● **Aim of the task**
Looking at the data, count the lines where the word "image" occurs and answer with only the number.

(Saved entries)
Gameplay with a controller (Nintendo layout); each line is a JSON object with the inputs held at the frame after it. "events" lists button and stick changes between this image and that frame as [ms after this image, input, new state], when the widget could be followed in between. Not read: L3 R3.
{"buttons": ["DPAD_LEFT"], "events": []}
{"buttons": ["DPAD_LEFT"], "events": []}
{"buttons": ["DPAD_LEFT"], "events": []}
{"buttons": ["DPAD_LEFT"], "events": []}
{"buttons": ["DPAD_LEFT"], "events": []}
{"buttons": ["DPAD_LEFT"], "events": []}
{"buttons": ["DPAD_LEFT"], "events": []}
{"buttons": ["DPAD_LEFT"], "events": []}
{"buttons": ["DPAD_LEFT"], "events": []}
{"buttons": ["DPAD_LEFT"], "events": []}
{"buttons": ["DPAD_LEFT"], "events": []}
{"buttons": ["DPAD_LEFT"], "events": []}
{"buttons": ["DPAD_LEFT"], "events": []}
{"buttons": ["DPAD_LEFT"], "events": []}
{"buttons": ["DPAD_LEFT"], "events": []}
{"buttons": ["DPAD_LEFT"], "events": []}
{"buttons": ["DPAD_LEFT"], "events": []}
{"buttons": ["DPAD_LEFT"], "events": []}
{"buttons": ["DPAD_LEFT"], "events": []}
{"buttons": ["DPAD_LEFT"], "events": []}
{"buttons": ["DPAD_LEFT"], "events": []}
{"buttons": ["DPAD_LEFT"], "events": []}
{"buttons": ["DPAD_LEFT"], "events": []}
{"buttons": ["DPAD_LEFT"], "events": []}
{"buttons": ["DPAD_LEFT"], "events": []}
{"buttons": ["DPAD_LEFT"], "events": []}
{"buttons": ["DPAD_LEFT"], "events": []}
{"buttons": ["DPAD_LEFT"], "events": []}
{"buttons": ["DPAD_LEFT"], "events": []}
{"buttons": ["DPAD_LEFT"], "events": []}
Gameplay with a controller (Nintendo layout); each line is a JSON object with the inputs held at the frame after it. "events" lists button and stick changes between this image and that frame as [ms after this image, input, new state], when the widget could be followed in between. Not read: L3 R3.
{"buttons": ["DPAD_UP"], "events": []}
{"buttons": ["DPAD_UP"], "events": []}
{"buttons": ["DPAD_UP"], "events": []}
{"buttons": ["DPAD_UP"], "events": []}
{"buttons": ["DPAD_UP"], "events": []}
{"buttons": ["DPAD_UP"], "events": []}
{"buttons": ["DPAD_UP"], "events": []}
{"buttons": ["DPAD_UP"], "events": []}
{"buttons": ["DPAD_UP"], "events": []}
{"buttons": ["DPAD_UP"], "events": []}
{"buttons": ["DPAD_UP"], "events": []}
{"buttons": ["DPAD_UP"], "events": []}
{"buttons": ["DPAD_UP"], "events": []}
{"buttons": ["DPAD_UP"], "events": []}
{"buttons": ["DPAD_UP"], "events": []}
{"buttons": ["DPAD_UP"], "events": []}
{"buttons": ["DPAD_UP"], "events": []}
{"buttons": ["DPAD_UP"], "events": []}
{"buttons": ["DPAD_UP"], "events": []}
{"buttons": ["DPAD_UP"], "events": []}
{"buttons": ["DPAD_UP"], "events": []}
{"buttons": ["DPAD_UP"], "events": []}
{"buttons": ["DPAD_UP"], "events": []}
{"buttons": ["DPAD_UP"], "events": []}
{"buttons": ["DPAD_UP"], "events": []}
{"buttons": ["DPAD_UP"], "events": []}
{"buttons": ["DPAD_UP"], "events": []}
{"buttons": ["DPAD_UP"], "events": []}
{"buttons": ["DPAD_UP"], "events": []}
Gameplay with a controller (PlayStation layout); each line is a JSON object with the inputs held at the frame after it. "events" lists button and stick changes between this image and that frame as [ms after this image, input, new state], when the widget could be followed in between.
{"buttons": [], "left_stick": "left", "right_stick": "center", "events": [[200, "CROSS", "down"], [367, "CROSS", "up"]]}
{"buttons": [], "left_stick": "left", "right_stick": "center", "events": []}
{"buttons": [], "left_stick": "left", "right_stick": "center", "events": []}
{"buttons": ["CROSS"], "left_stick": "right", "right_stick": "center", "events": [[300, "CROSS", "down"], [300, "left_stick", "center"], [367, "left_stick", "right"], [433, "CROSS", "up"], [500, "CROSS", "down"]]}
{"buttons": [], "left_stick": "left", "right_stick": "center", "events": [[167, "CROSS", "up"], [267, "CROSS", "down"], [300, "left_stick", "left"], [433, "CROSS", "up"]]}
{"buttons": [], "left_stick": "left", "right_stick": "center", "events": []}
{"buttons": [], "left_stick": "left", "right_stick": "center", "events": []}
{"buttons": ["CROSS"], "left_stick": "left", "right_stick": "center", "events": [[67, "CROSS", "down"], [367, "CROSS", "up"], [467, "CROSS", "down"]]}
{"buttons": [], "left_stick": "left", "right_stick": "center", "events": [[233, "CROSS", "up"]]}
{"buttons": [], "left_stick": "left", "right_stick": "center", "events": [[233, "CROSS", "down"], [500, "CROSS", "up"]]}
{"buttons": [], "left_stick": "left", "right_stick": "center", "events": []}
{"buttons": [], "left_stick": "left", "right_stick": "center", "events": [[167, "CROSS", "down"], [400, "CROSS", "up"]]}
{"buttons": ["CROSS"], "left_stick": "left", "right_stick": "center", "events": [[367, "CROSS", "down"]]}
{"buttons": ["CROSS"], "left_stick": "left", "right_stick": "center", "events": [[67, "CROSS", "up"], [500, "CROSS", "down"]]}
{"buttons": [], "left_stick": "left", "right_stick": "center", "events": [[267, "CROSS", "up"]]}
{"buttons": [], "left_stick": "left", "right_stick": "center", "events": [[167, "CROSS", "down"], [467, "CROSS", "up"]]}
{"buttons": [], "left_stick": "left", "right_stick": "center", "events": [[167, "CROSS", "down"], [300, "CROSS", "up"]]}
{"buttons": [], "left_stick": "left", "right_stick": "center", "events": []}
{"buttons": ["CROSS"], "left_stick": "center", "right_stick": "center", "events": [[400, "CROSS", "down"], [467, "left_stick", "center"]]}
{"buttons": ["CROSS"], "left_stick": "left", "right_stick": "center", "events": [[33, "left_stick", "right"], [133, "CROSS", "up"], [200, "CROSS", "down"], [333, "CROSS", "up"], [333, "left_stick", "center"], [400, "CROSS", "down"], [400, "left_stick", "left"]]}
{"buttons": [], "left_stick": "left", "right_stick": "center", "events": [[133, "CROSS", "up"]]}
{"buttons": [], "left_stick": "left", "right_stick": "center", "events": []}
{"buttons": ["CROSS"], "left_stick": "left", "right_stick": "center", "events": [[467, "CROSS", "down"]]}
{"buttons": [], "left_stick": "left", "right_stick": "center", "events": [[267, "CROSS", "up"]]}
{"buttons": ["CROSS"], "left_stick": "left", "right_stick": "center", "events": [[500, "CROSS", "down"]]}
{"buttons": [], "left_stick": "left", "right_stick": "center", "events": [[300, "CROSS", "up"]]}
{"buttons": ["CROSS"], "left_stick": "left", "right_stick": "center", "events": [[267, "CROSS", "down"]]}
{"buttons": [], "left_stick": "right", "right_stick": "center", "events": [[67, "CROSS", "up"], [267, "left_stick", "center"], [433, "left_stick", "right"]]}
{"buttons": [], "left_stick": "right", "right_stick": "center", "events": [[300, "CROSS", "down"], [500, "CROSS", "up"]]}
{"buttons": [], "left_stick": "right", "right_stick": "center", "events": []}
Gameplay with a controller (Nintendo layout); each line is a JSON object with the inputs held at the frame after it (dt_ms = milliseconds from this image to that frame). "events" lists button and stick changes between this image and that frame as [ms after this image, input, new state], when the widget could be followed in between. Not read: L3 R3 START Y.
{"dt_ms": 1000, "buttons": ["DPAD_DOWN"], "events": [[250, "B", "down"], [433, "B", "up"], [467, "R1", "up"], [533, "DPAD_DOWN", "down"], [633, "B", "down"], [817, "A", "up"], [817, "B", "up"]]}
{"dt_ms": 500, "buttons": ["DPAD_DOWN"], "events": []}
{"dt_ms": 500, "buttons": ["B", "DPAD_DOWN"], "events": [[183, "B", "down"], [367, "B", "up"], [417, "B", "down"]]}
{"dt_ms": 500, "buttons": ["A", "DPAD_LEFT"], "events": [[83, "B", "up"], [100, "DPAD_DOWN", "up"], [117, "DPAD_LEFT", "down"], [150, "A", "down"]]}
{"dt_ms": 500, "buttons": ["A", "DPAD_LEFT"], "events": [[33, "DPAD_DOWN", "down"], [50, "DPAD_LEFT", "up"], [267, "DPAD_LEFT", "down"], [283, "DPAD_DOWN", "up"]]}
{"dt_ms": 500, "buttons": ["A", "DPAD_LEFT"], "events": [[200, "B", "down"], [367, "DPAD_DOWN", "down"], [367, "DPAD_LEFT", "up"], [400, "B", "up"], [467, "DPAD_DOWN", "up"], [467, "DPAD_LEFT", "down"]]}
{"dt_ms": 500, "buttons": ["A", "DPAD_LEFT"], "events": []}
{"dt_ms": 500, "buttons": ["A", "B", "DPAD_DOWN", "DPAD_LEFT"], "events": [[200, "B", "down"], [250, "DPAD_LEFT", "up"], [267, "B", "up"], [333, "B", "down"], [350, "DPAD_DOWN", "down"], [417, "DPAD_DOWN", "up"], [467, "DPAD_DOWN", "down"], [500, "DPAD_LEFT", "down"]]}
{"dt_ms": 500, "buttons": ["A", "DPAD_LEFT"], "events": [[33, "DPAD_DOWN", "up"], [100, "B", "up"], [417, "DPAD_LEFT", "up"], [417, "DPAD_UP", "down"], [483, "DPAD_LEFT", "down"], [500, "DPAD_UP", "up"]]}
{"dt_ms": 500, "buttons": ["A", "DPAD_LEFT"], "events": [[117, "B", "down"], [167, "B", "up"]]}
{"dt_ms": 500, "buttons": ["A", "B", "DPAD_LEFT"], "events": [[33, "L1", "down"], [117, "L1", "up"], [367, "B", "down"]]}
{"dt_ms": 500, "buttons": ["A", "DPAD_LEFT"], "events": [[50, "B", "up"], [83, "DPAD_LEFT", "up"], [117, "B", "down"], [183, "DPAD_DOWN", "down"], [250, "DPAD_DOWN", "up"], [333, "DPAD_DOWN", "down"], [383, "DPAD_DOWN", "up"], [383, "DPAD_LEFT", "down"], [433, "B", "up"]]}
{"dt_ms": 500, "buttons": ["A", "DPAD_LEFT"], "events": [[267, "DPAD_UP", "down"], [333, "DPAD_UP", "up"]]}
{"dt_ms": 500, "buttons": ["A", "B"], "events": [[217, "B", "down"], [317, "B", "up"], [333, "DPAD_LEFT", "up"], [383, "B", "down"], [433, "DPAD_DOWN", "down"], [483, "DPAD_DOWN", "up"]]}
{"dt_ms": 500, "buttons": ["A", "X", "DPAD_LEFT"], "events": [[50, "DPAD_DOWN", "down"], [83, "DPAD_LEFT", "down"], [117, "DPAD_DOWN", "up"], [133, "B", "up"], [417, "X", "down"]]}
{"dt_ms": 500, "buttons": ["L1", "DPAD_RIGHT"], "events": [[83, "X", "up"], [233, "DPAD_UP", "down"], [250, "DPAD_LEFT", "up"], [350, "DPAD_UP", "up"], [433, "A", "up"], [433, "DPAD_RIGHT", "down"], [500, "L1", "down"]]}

● **Task response**
4